Silicon wafer prices are not showing signs of coming down in the short run. Several Chinese manufacturers hiked prices further in early March, bringing costs to four-month highs. Three of China’s top solar firms recently revealed a $1.8 billion investment plan to build additional factories and ramp up production, but the forecasted efficiency gains are a mere 2% above current levels.
Source: PV Tech
Silicon may be the second-most abundant element in the Earth’s crust, but production constraints are leaving the global demand unfulfilled. The high silicon prices are hurting commercial, residential and even the normally-robust utility-scale solar market in the U.S., which saw 18% price increases from over the past year. Some 13% of expected projects this year are delayed or have been cancelled outright.
Source: Solar Energy Industries Association
Like all industries, solar was dealt a blow in the pandemic, as workers got sick and shipments were delayed. Unused ships were scrapped, and when the economy rebounded, there were fewer ships available to move products like solar cells to assembly plants in the U.S. At the same time, demand was exploding worldwide.
“There was a tremendous push in 2021 for greening, both in the United States and Europe and also in Asia,” said Warren Wilczewski, an energy industry economist at the U.S. Energy Information Administration. “So you have everybody running to the same commodities, like lithium, cobalt and nickel. Inflation in those prices has outpaced inflation in pretty much every other commodity.”
China and the U.S. have long had deep ties in their oil markets. China’s frequent and harsh Covid lockdowns have caused its demand for U.S. oil imports to fluctuate and created uncertainty in the market. Solar is billed as a boon for the U.S. economy, but it too is extremely dependent on China.
“The question for the U.S. is do you want to own that [energy supply] or do you want to be dependent on another country for that?” said Michael Heben, a physicist and solar expert at the University of Toledo.
Some American manufacturers aren’t betting on China at all. Toledo Solar in Perrysburg, Ohio builds solar panels with cadmium telluride semiconductors, which make up about 5% of the solar market. The company sources all its components from within 300 miles of the factory, and was easily able to absorb small price increases in panel components.
“We’ve started to see a lot of folks in the private markets stop asking us why the hell we acquired a U.S. solar manufacturing company and say more along the lines of, ‘Wow, that seems like a good bet,’” said Aaron Bates, Toledo Solar’s founder. The company has doubled its employee count over the last 10 months.
But smaller silicon-based companies like Crossroads Solar aren’t able to build up alternative supply chains fast enough to avoid silicon price hikes. Regan started the company in 2019 to provide good jobs to formerly-incarcerated workers; most of his 14 employees recently left prison, and he feels extra incentive to keep the business profitable.

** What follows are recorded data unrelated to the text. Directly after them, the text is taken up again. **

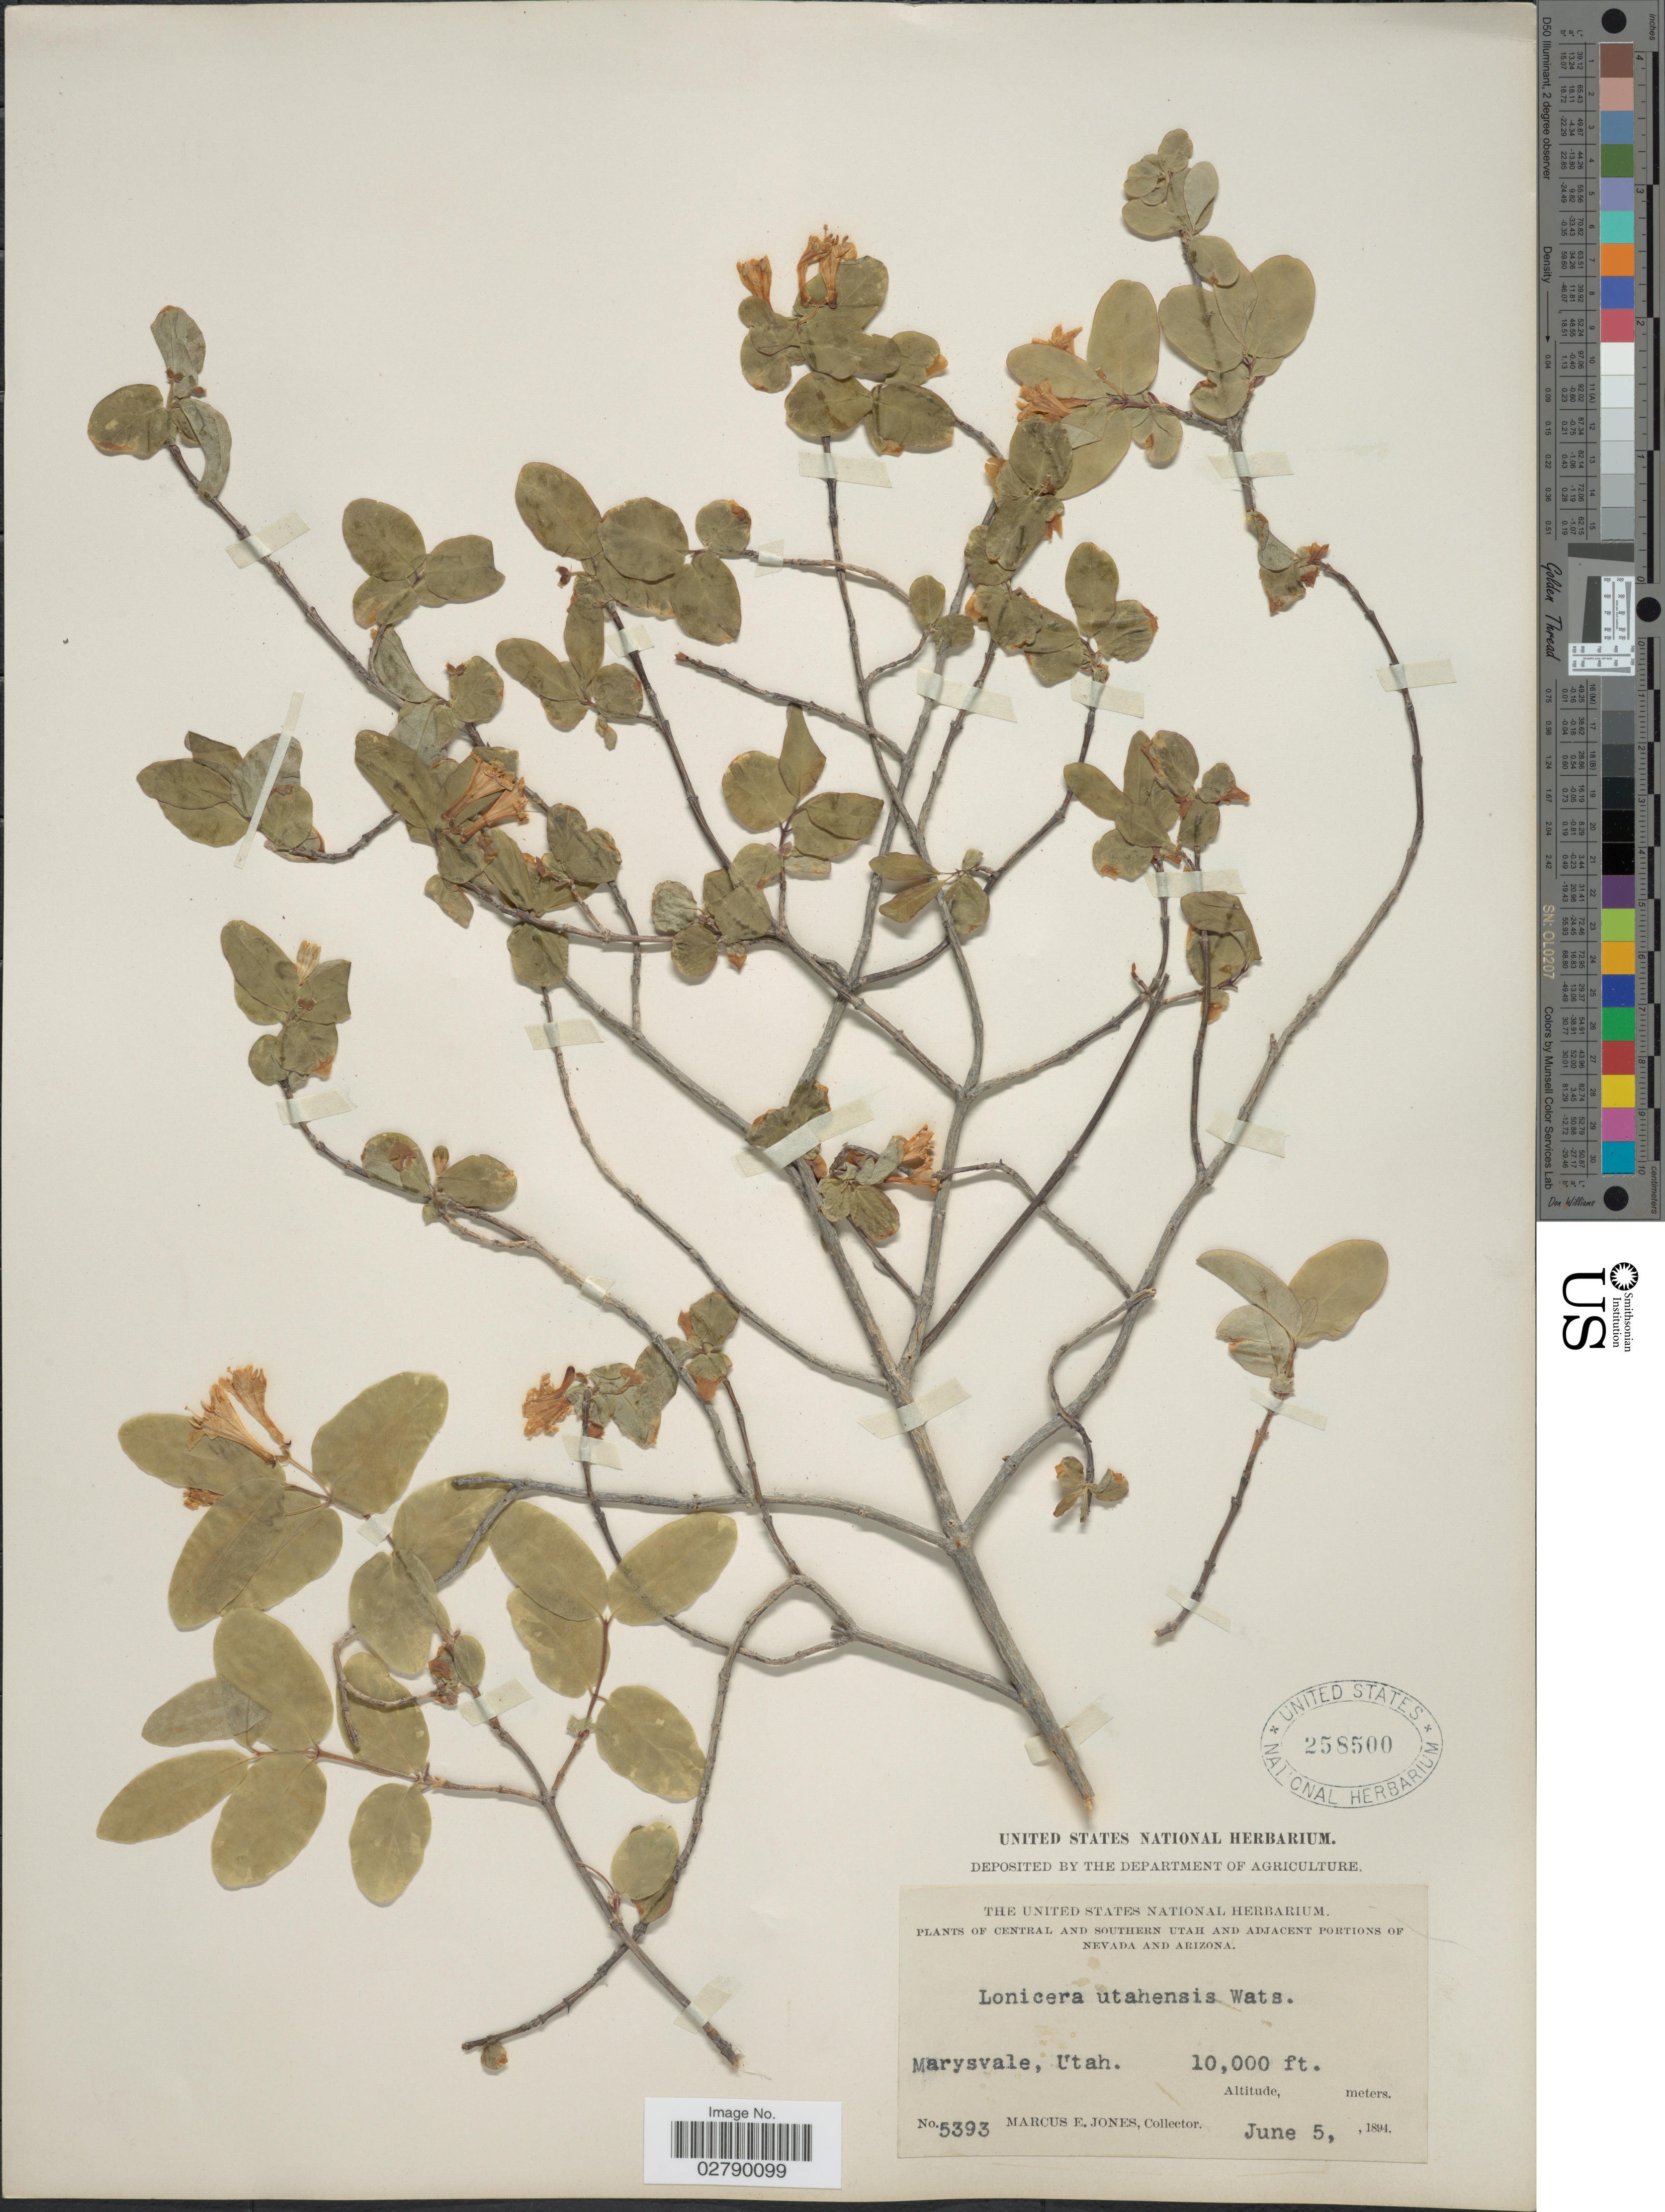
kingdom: Plantae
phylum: Tracheophyta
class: Magnoliopsida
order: Dipsacales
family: Caprifoliaceae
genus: Lonicera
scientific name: Lonicera utahensis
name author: S. Watson in C. King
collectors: M. E. Jones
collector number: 5393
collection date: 1894-06-05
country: United States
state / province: Utah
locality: Central and southern Utah. Marysvale.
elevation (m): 3048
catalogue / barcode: US 258500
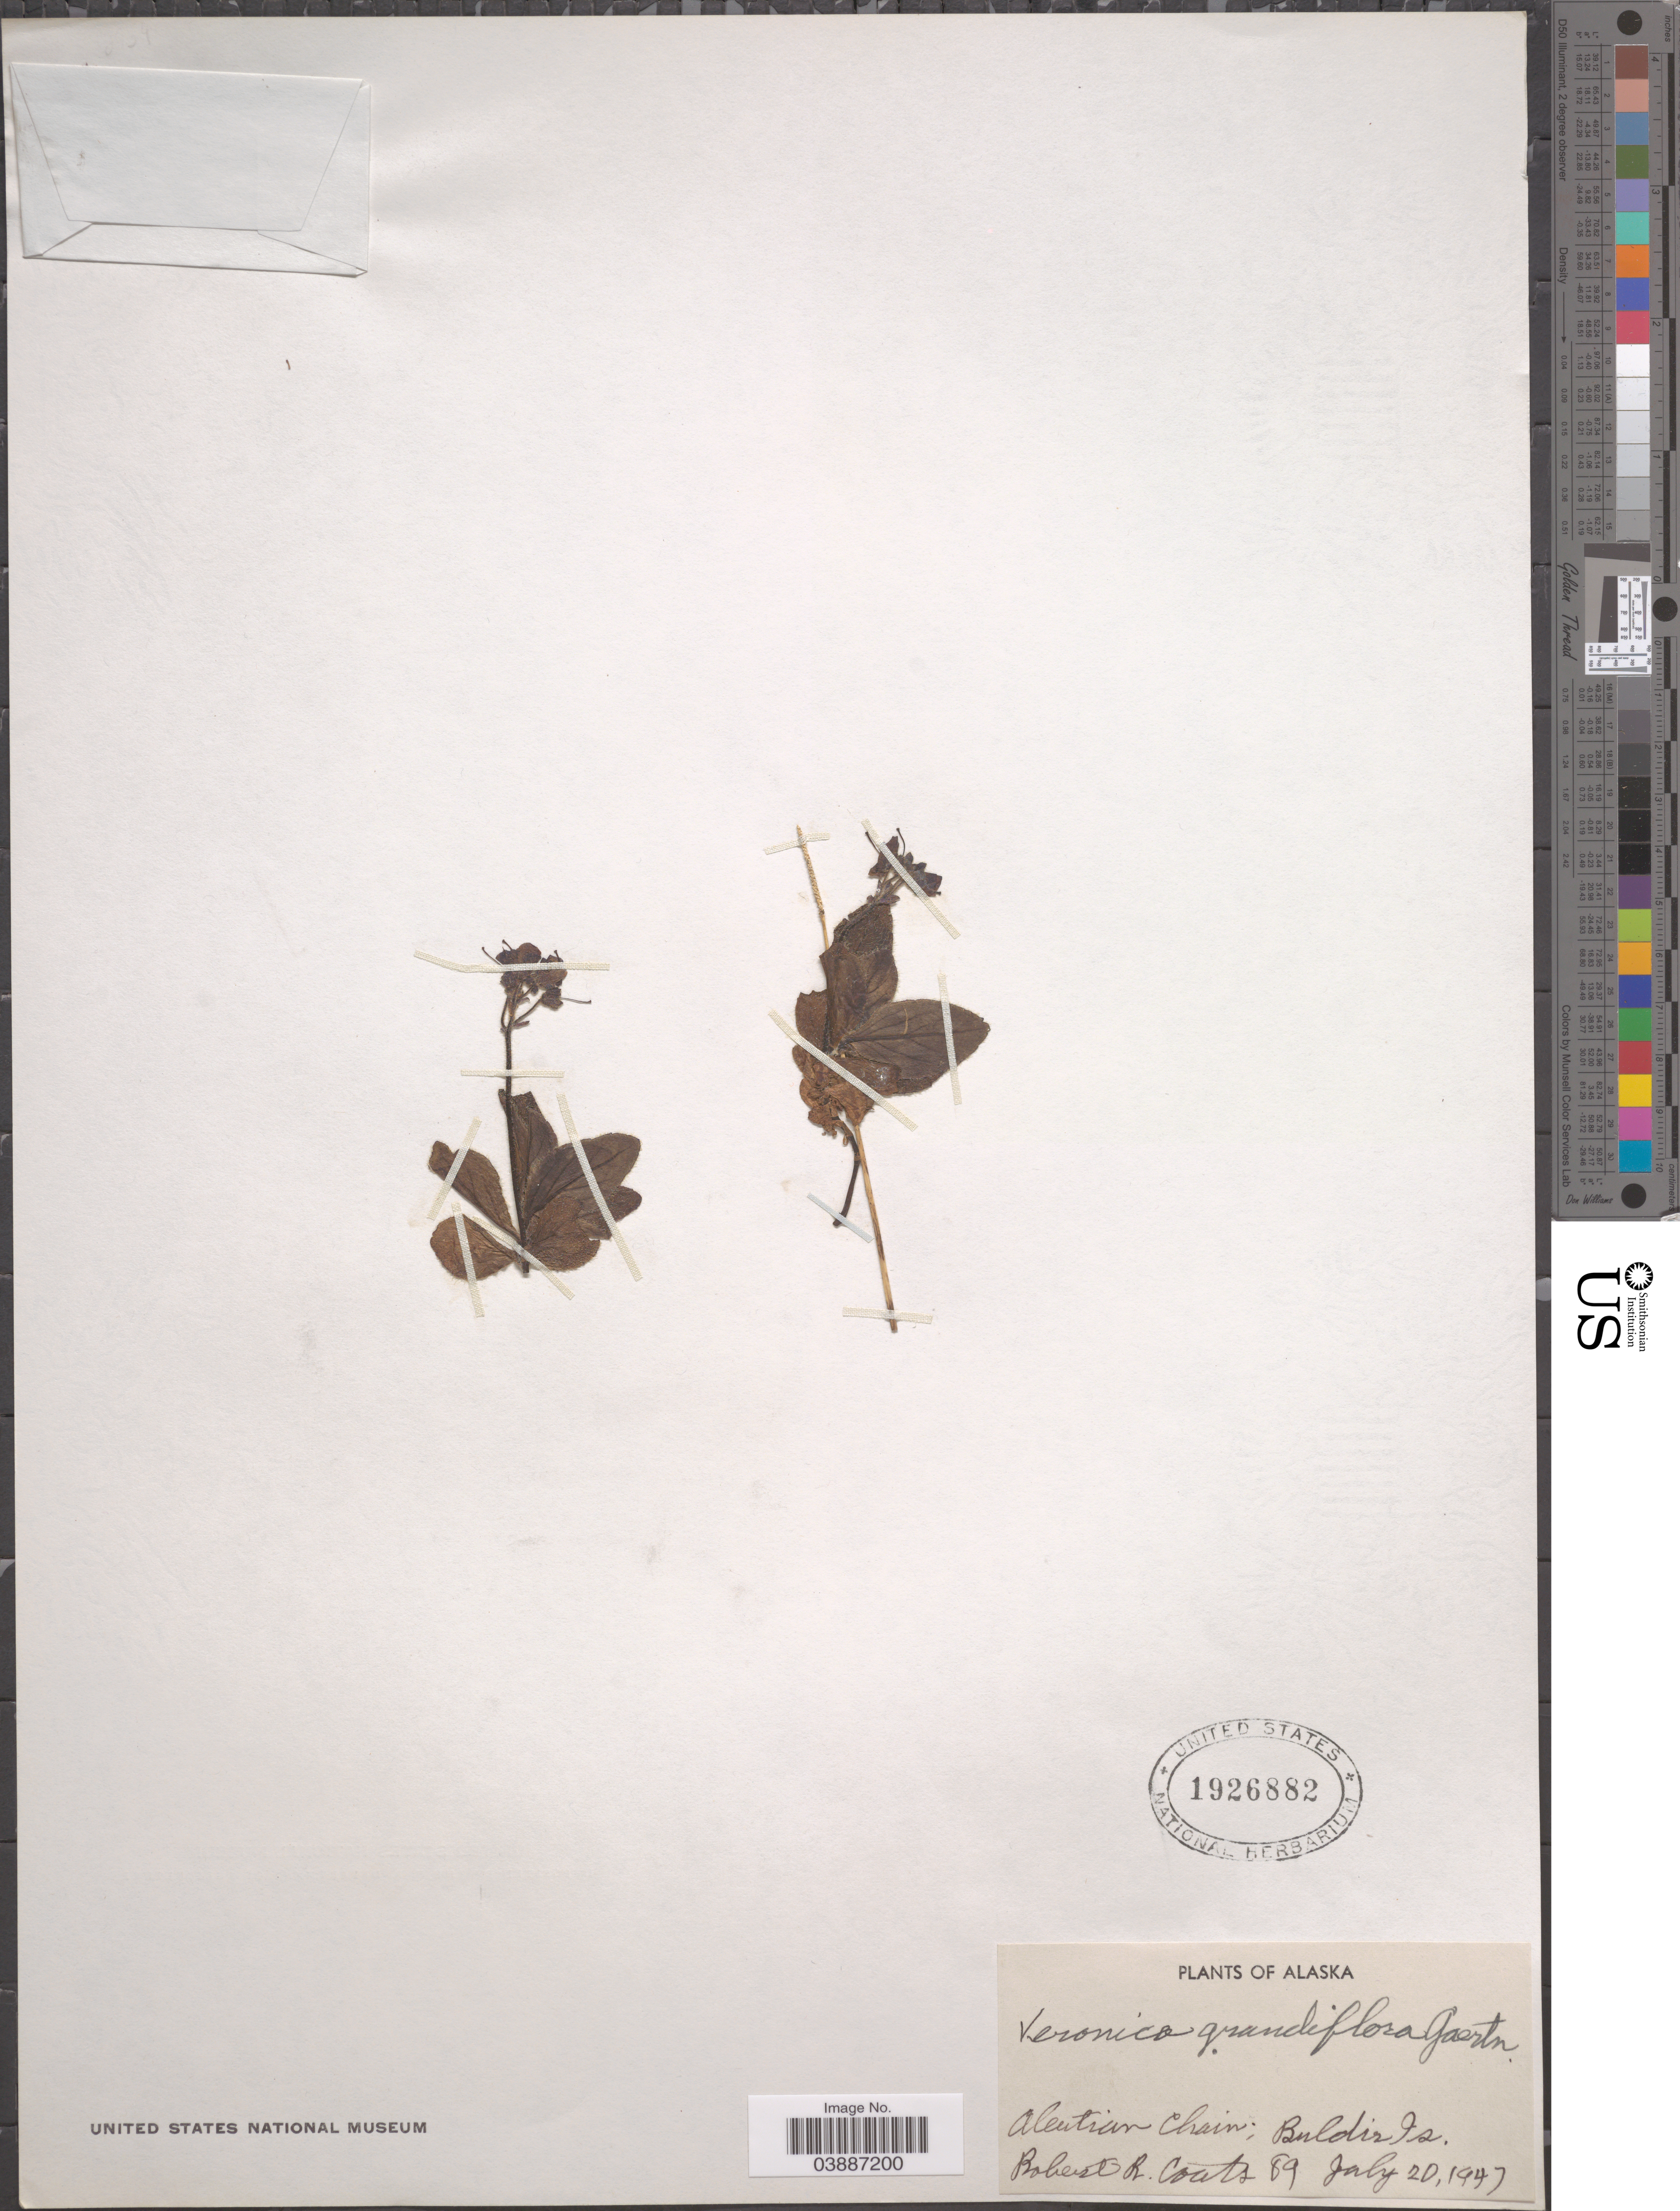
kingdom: Plantae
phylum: Tracheophyta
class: Magnoliopsida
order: Lamiales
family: Plantaginaceae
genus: Veronica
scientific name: Veronica grandiflora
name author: Gaertn.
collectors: R. Coats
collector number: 89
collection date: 1947-07-20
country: United States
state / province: Alaska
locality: Aleutian Chain; Buldir Is.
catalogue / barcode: US 1926882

While Crossroads Solar was luckily able to weather the worst of Covid-induced supply chain problems, the prices for the solar cells Regan buys have gone up 25-30% since he opened up shop. Fearing they will rise higher, Regan has been buying solar cells in bulk, renting an additional storage unit to store the quarter million solar cells he purchased a few months ago. Silicon prices account for about 60% of the total sale price of his solar panels.
His bulk buying may have spared Regan the worst of the price jumps, but he is still forced to charge roughly 12% more for his panels now than he did before the hikes began. Simple cash flow is Regan’s biggest problem now that he’s renting the larger storage space, but “at least we’re not subject to the weekly vagaries of shipping,” he said.
“That’s just the cost to stay in the business,” Regan said. “I have to make this work.”